Exercise goal >>
All lines in the data below carrying the string "SQUARE" are to be located and copied.

Data supplied >>
□ □ □

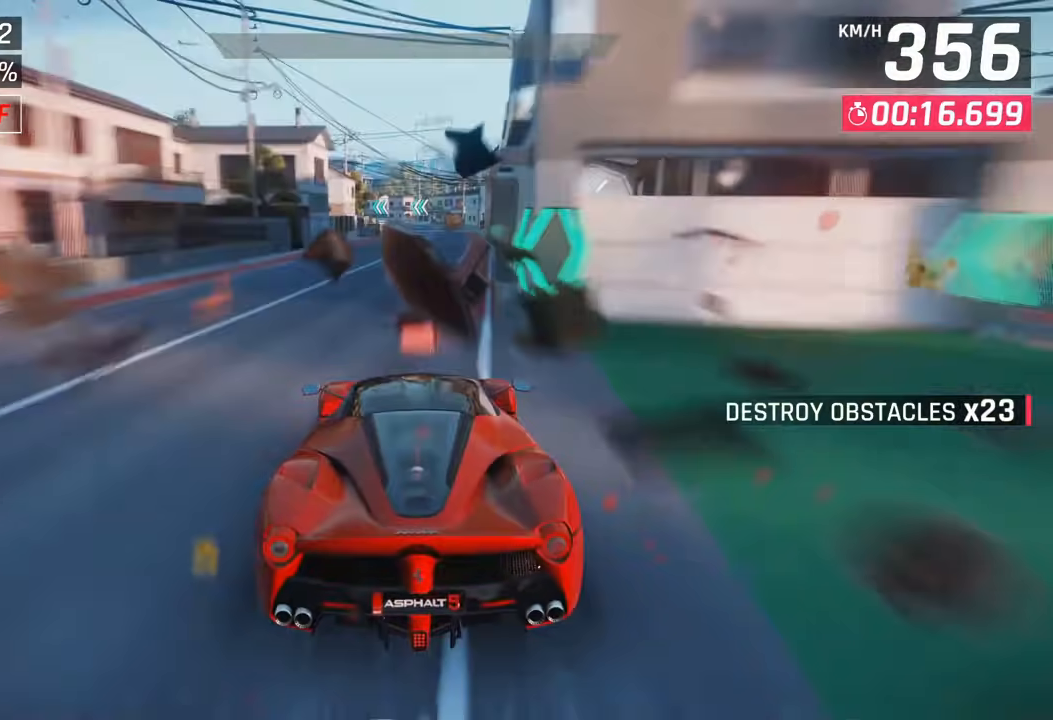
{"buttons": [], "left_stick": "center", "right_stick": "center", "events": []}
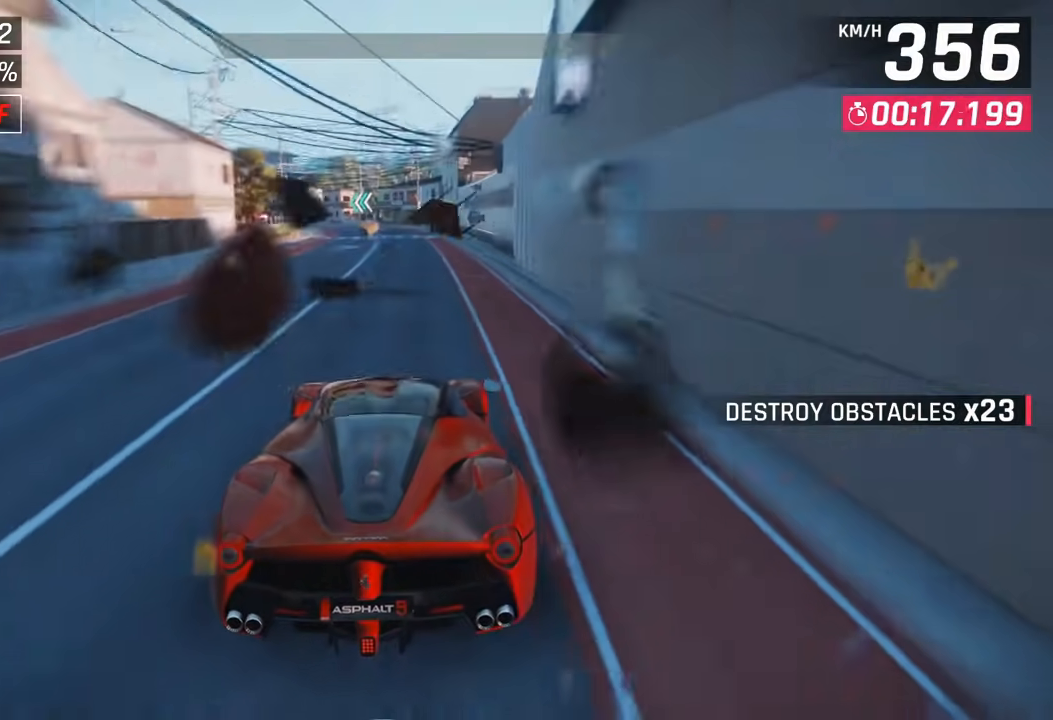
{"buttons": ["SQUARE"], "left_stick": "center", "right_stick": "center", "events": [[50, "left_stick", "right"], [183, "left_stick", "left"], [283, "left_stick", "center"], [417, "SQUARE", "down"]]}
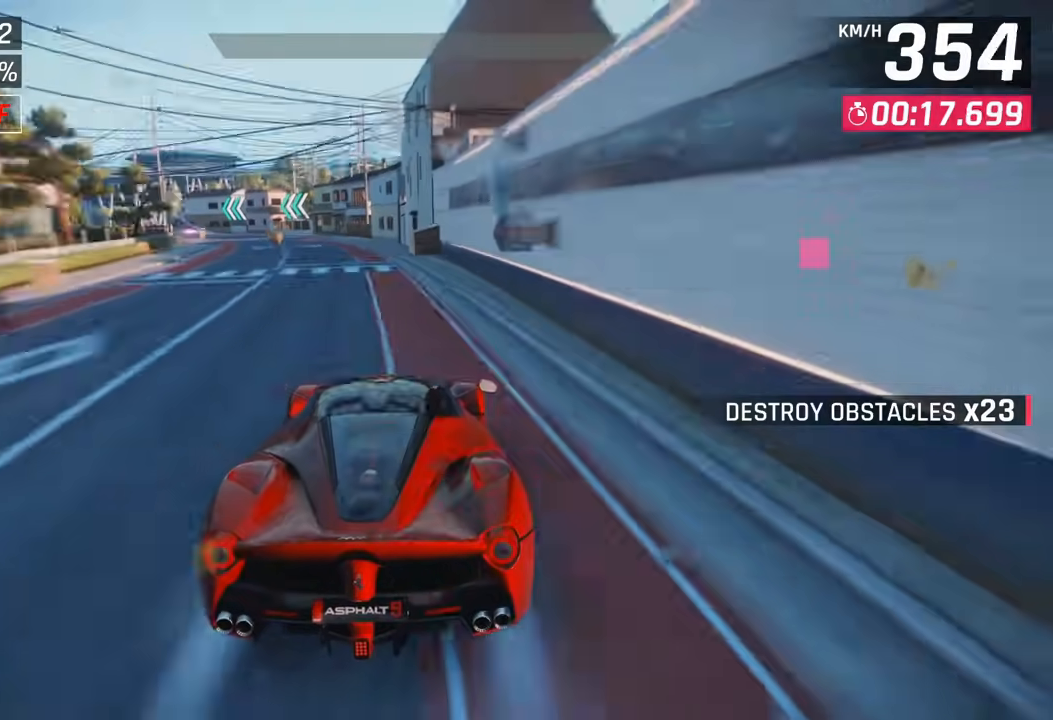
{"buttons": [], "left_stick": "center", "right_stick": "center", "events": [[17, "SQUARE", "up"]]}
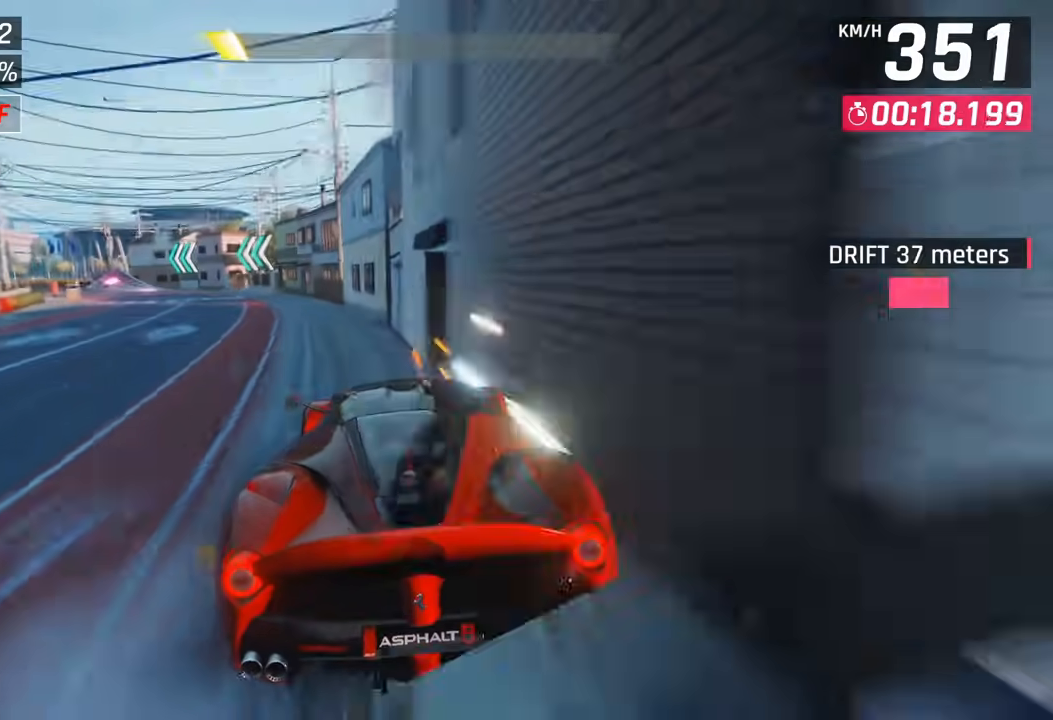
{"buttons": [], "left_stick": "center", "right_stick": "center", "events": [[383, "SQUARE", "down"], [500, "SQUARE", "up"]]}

□ □ □

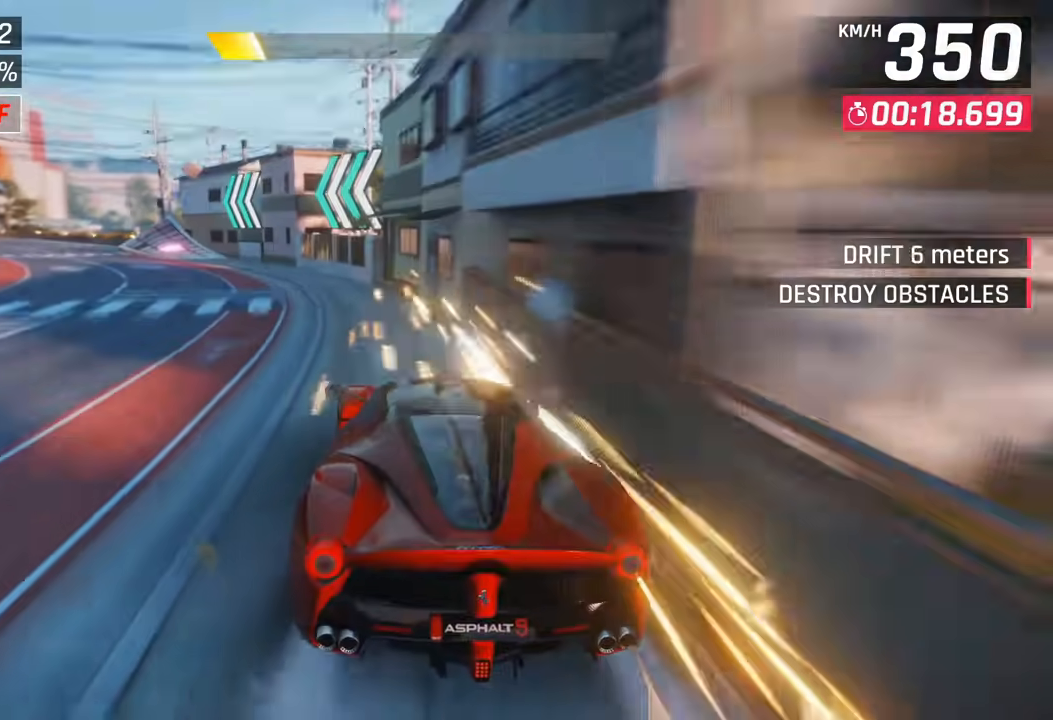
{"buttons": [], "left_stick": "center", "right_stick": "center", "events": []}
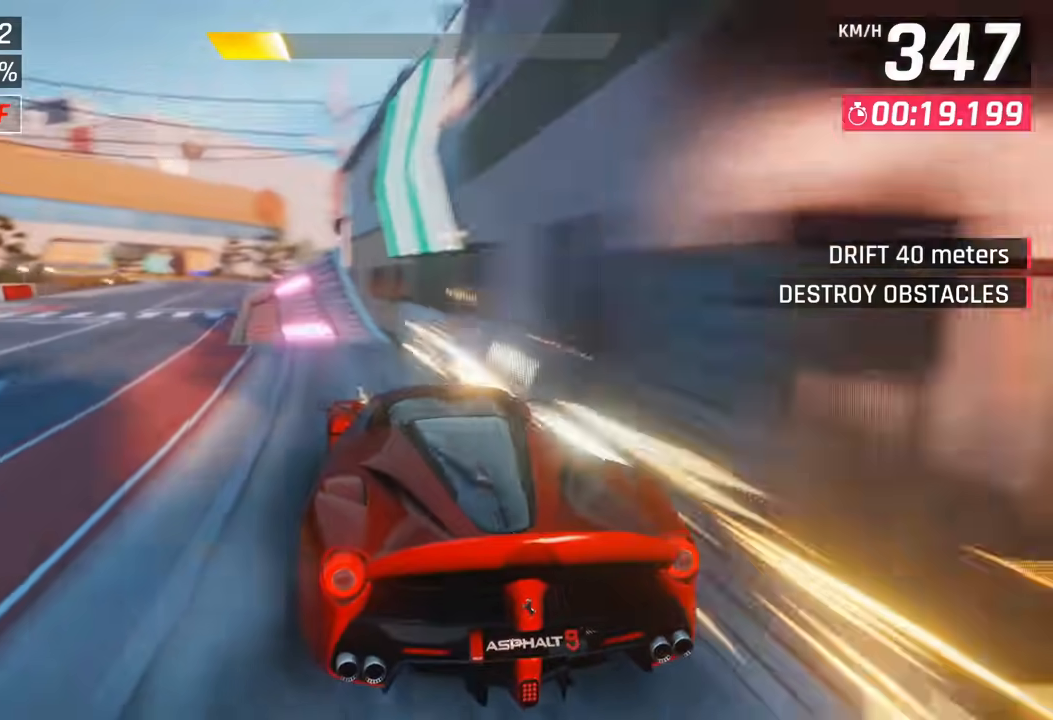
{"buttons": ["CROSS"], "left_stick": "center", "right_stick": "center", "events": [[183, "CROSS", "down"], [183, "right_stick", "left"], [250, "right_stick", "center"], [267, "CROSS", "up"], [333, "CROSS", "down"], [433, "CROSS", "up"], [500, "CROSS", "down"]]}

□ □ □

Written solution >>
{"buttons": ["SQUARE"], "left_stick": "center", "right_stick": "center", "events": [[50, "left_stick", "right"], [183, "left_stick", "left"], [283, "left_stick", "center"], [417, "SQUARE", "down"]]}
{"buttons": [], "left_stick": "center", "right_stick": "center", "events": [[17, "SQUARE", "up"]]}
{"buttons": [], "left_stick": "center", "right_stick": "center", "events": [[383, "SQUARE", "down"], [500, "SQUARE", "up"]]}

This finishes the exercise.